Maas
- Formerly: Maas International
- Type: Private
- Industry: Vending machine operation
- Founded: 1889
- Headquarters: Netherlands
- Area served: Netherlands
- Products: Coffee, beverage and snack vending services
- Owner: Miko Group (majority stake, since 2021)
- Website: www.maas.nl

= Maas International =

Maas, formerly known as Maas International, is a Dutch company operating coffee vending machines. The company was founded in 1889 as a cigar producer. In 2021, Belgian holding Miko group acquired the majority ownership.

== History ==
Maas was originally established in 1889 as a cigar producer. The company transformed into a cigarette wholesaler and after World War II it became an operator of cigarette vending machines. In the 1970´s, Maas International incorporated coffee, beverages and snacks in its vending machines.

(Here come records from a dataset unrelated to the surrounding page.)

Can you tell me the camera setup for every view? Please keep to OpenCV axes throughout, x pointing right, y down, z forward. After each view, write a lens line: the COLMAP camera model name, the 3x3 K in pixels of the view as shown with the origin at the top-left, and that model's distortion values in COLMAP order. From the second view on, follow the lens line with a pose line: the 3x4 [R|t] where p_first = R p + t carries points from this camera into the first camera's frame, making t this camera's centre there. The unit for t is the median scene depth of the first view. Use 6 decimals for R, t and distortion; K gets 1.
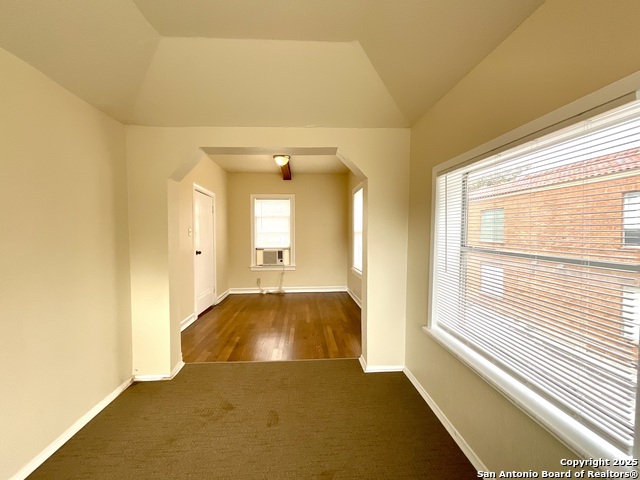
lens RADIAL K [[252.9, 0, 316.7], [0, 252.9, 239.6], [0, 0, 1]] dist [0.001776, 0.000064]
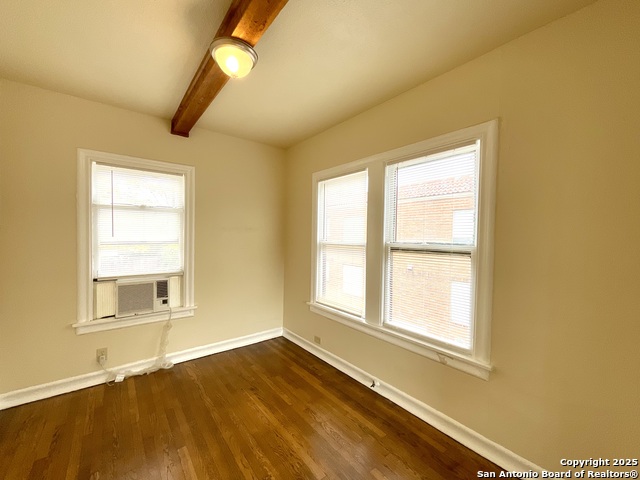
lens RADIAL K [[252.9, 0, 321.5], [0, 252.9, 242.8], [0, 0, 1]] dist [0.001776, 0.000064]
pose [[0.819067, 0.008916, 0.573629, -0.171774], [-0.007809, 0.999960, -0.004393, -0.027296], [-0.573645, -0.000881, 0.819104, 0.434035]]
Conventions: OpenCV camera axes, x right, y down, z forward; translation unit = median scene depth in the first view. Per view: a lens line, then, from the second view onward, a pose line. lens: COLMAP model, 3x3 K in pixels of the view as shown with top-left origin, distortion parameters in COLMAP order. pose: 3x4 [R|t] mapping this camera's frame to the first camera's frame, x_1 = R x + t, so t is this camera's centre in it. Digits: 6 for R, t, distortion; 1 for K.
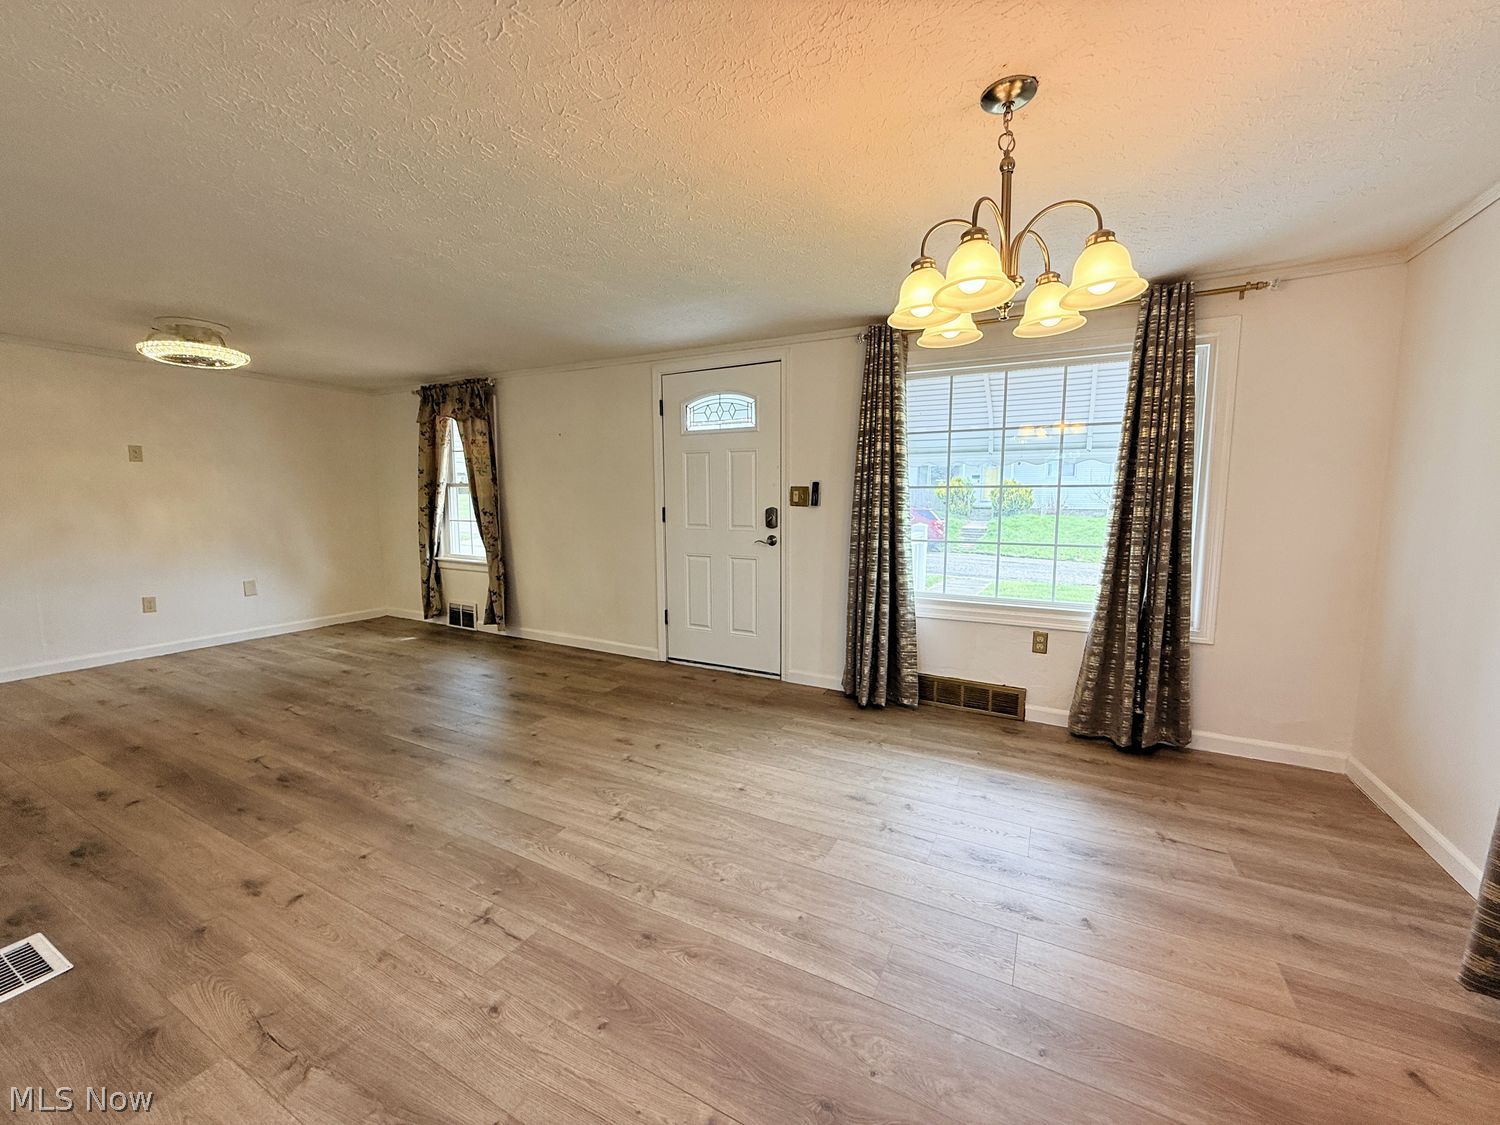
lens RADIAL K [[597.2, 0, 745.6], [0, 597.2, 559.2], [0, 0, 1]] dist [-0.001647, 0.000766]
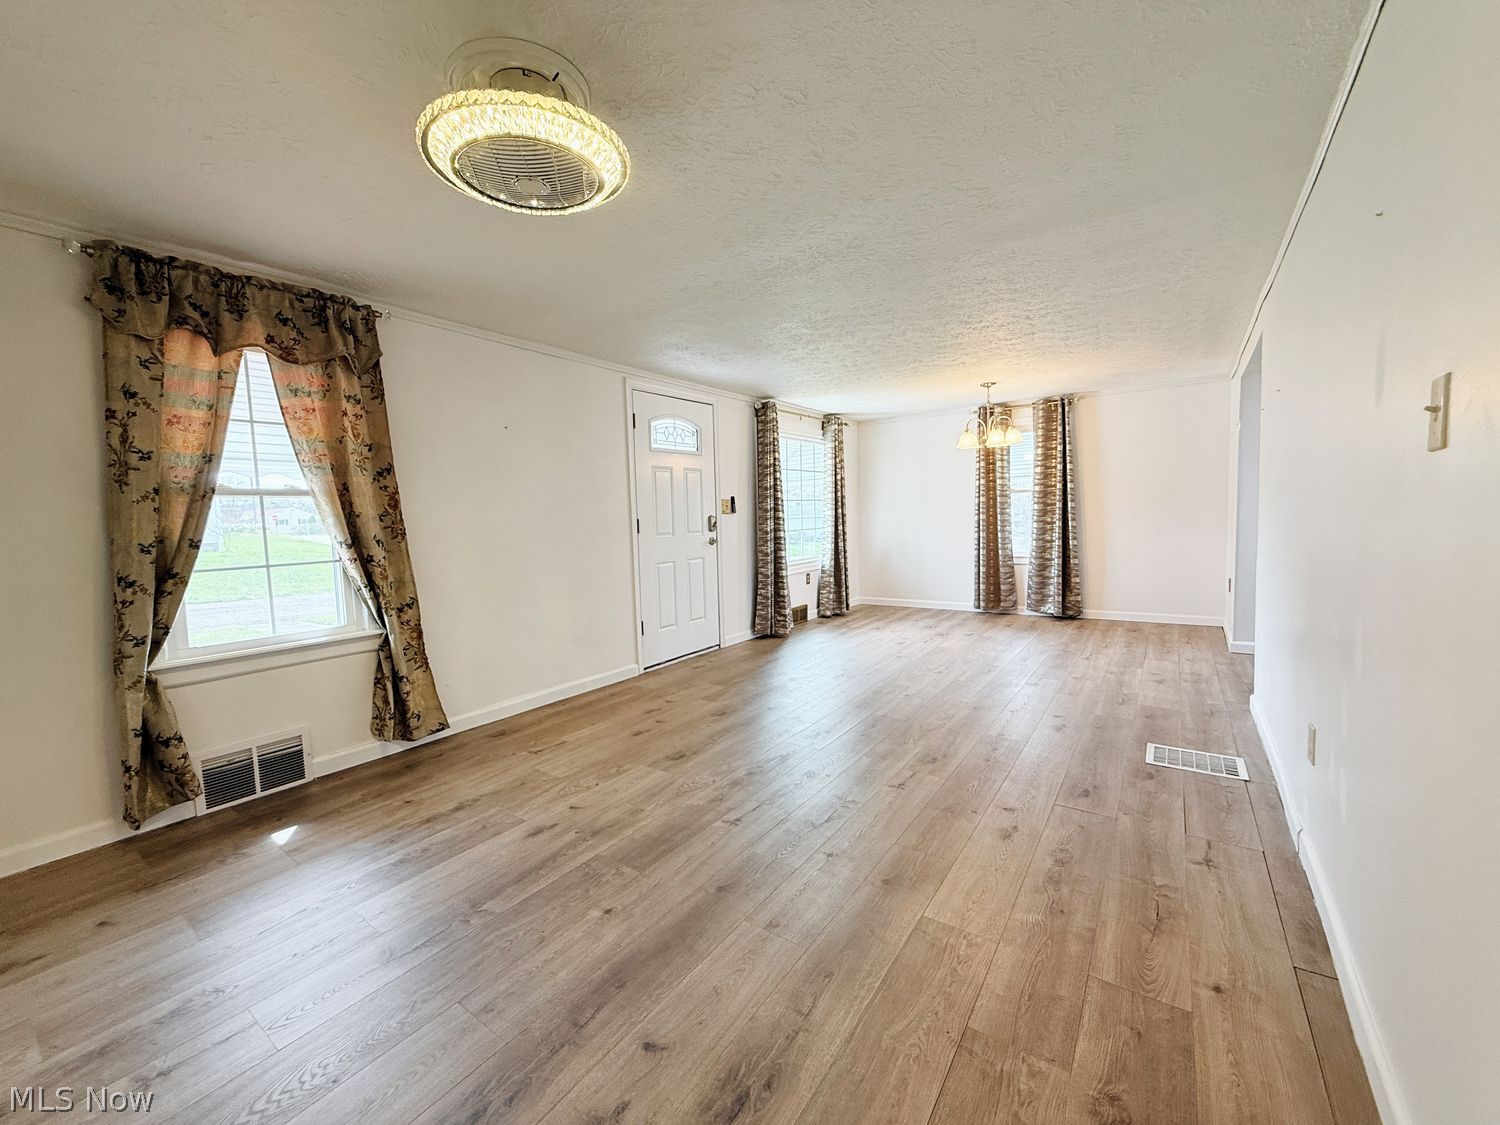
lens RADIAL K [[597.2, 0, 744.8], [0, 597.2, 561.6], [0, 0, 1]] dist [-0.001647, 0.000766]
pose [[0.131257, -0.085163, 0.987684, -1.214004], [0.136205, 0.988404, 0.067124, -0.063907], [-0.981947, 0.125717, 0.141334, 0.750228]]
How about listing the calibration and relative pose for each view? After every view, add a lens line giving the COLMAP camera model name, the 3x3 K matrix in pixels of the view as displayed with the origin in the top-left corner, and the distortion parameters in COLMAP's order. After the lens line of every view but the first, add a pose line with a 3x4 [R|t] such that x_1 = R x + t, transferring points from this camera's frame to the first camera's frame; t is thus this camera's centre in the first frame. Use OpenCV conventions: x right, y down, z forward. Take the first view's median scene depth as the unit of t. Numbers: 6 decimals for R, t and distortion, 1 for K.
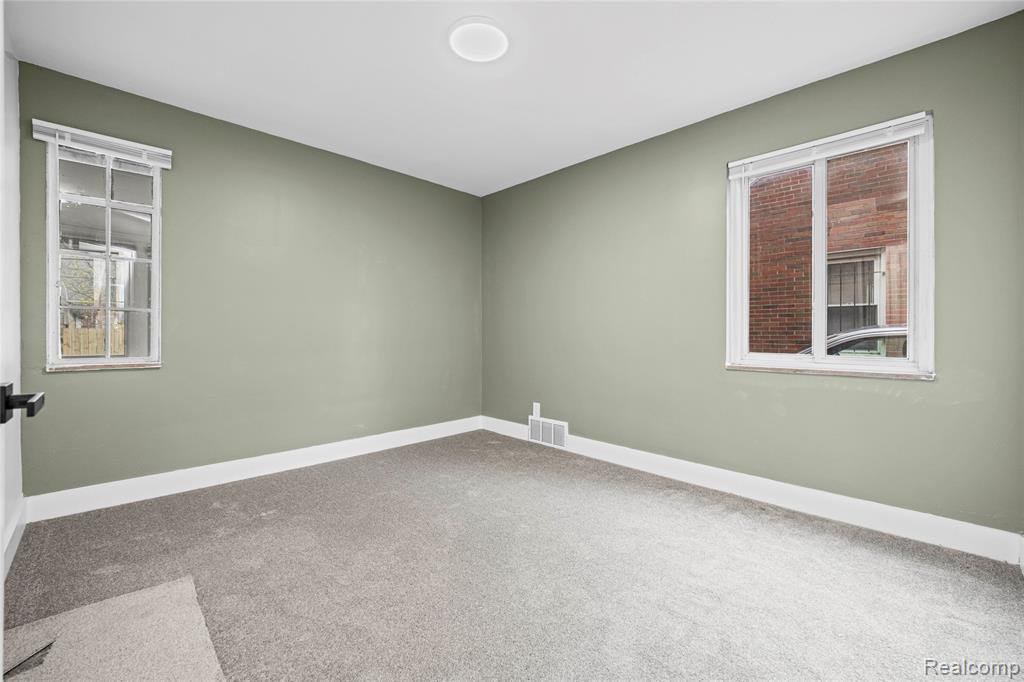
lens RADIAL K [[405.8, 0, 516.0], [0, 405.8, 337.0], [0, 0, 1]] dist [-0.002704, -0.002284]
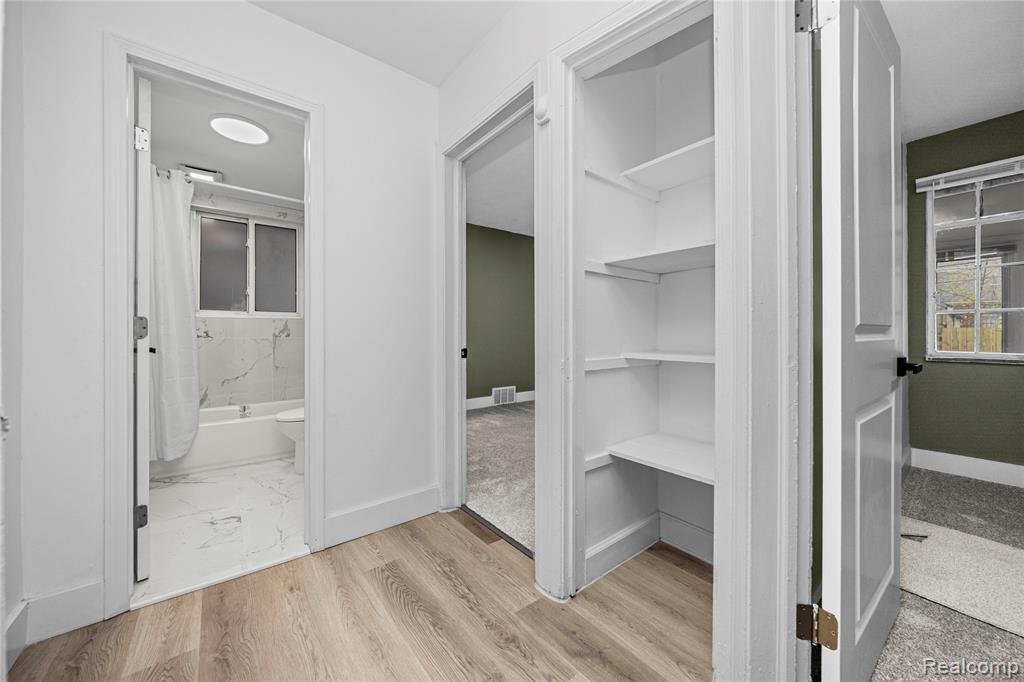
lens RADIAL K [[387.6, 0, 510.7], [0, 387.6, 334.3], [0, 0, 1]] dist [0.003820, 0.000437]
pose [[-0.110633, -0.002899, -0.993857, 0.282714], [-0.003226, 0.999992, -0.002558, 0.006135], [0.993856, 0.002924, -0.110642, -0.237653]]
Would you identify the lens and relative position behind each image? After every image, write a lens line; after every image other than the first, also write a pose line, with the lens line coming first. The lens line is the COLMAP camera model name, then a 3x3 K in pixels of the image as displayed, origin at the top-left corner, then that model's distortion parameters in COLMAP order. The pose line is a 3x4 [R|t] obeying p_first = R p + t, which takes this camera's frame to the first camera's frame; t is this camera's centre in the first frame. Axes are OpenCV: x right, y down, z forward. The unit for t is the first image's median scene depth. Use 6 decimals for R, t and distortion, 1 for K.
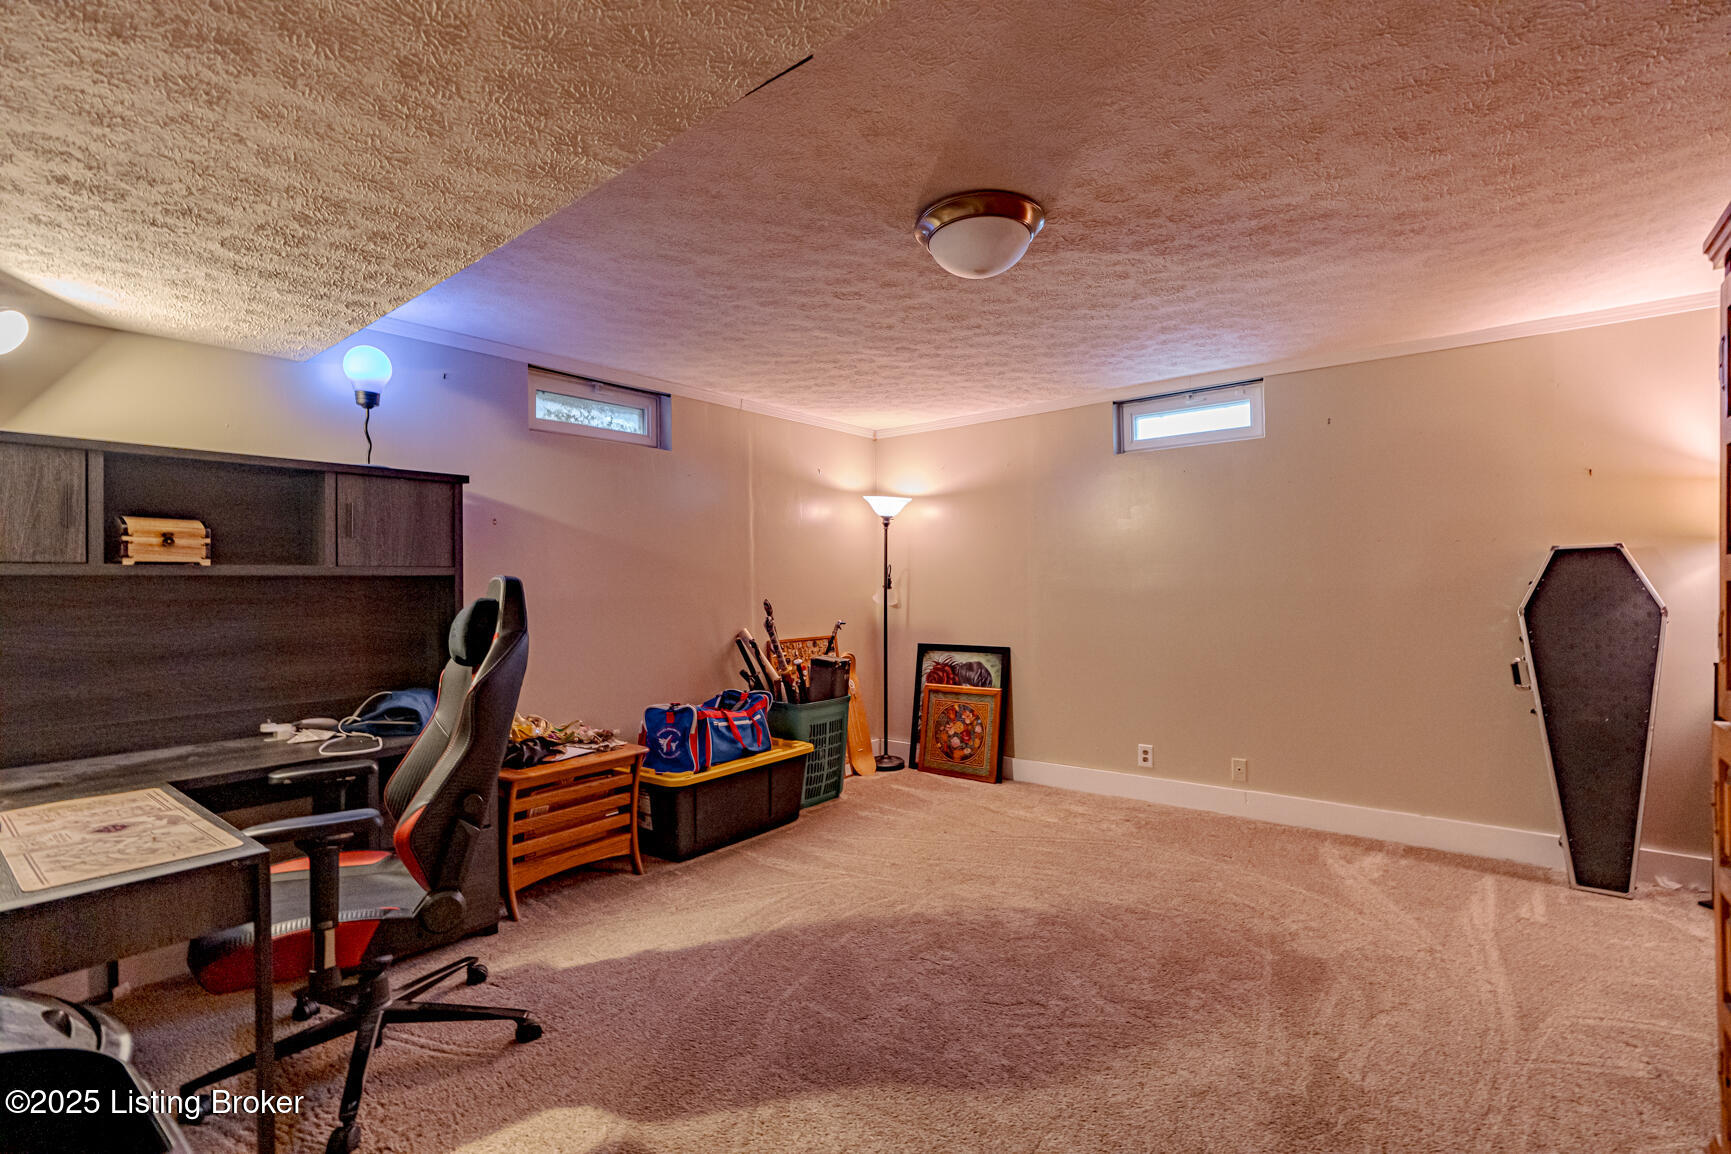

In 2001 the wholesale branch was sold. In 2015, Maas started to divest its international operations and concentrate on the Netherlands.

== Operations ==
Maas is part of the International Vending Alliance, a vending machine operating network. Its head head office is in Son. With over 600,000 vending machines in operation worldwide it was considered one of the largest companies in the industry. The company was organized in 4 regions, EMEA (Europe Middle-East and Africa), Asia Pacific, Latin America and North America.

== Ownership ==
Maas is majority owned by the Miko Group, a Belgian stock exchange listed specialist in coffee service. Prior to the acquisition of the majority share in 2021, the company was owned by the Dutch Private Equity firm Nimbus.